Instructions for the task
Make an exact copy of the records, dropping all pictures.

Given data
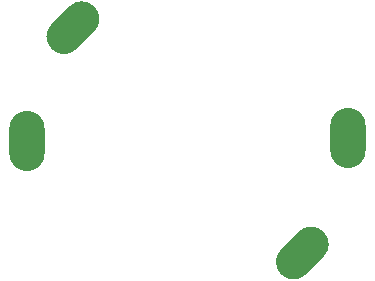
<source format=gbr>
%TF.GenerationSoftware,KiCad,Pcbnew,(5.1.9)-1*%
%TF.CreationDate,2022-03-15T15:55:04-05:00*%
%TF.ProjectId,ArmMotorPCBJ4,41726d4d-6f74-46f7-9250-43424a342e6b,rev?*%
%TF.SameCoordinates,Original*%
%TF.FileFunction,Paste,Top*%
%TF.FilePolarity,Positive*%
%FSLAX46Y46*%
G04 Gerber Fmt 4.6, Leading zero omitted, Abs format (unit mm)*
G04 Created by KiCad (PCBNEW (5.1.9)-1) date 2022-03-15 15:55:04*
%MOMM*%
%LPD*%
G01*
G04 APERTURE LIST*
%ADD10O,3.000000X5.100000*%
G04 APERTURE END LIST*
%TO.C,TP1*%
G36*
G01*
X138533307Y-73402392D02*
X137048381Y-74887318D01*
G75*
G02*
X134927063Y-74887318I-1060659J1060659D01*
G01*
X134927063Y-74887318D01*
G75*
G02*
X134927063Y-72766000I1060659J1060659D01*
G01*
X136411989Y-71281074D01*
G75*
G02*
X138533307Y-71281074I1060659J-1060659D01*
G01*
X138533307Y-71281074D01*
G75*
G02*
X138533307Y-73402392I-1060659J-1060659D01*
G01*
G37*
%TD*%
%TO.C,TP2*%
G36*
G01*
X115506233Y-53693068D02*
X116991159Y-52208142D01*
G75*
G02*
X119112477Y-52208142I1060659J-1060659D01*
G01*
X119112477Y-52208142D01*
G75*
G02*
X119112477Y-54329460I-1060659J-1060659D01*
G01*
X117627551Y-55814386D01*
G75*
G02*
X115506233Y-55814386I-1060659J1060659D01*
G01*
X115506233Y-55814386D01*
G75*
G02*
X115506233Y-53693068I1060659J1060659D01*
G01*
G37*
%TD*%
D10*
%TO.C,TP2*%
X140609600Y-63377000D03*
%TD*%
%TO.C,TP1*%
X113390400Y-63623000D03*
%TD*%
M02*

</source>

Answer box
<source format=gbr>
%TF.GenerationSoftware,KiCad,Pcbnew,(5.1.9)-1*%
%TF.CreationDate,2022-03-15T15:55:04-05:00*%
%TF.ProjectId,ArmMotorPCBJ4,41726d4d-6f74-46f7-9250-43424a342e6b,rev?*%
%TF.SameCoordinates,Original*%
%TF.FileFunction,Paste,Top*%
%TF.FilePolarity,Positive*%
%FSLAX46Y46*%
G04 Gerber Fmt 4.6, Leading zero omitted, Abs format (unit mm)*
G04 Created by KiCad (PCBNEW (5.1.9)-1) date 2022-03-15 15:55:04*
%MOMM*%
%LPD*%
G01*
G04 APERTURE LIST*
%ADD10O,3.000000X5.100000*%
G04 APERTURE END LIST*
%TO.C,TP1*%
G36*
G01*
X138533307Y-73402392D02*
X137048381Y-74887318D01*
G75*
G02*
X134927063Y-74887318I-1060659J1060659D01*
G01*
X134927063Y-74887318D01*
G75*
G02*
X134927063Y-72766000I1060659J1060659D01*
G01*
X136411989Y-71281074D01*
G75*
G02*
X138533307Y-71281074I1060659J-1060659D01*
G01*
X138533307Y-71281074D01*
G75*
G02*
X138533307Y-73402392I-1060659J-1060659D01*
G01*
G37*
%TD*%
%TO.C,TP2*%
G36*
G01*
X115506233Y-53693068D02*
X116991159Y-52208142D01*
G75*
G02*
X119112477Y-52208142I1060659J-1060659D01*
G01*
X119112477Y-52208142D01*
G75*
G02*
X119112477Y-54329460I-1060659J-1060659D01*
G01*
X117627551Y-55814386D01*
G75*
G02*
X115506233Y-55814386I-1060659J1060659D01*
G01*
X115506233Y-55814386D01*
G75*
G02*
X115506233Y-53693068I1060659J1060659D01*
G01*
G37*
%TD*%
D10*
%TO.C,TP2*%
X140609600Y-63377000D03*
%TD*%
%TO.C,TP1*%
X113390400Y-63623000D03*
%TD*%
M02*

</source>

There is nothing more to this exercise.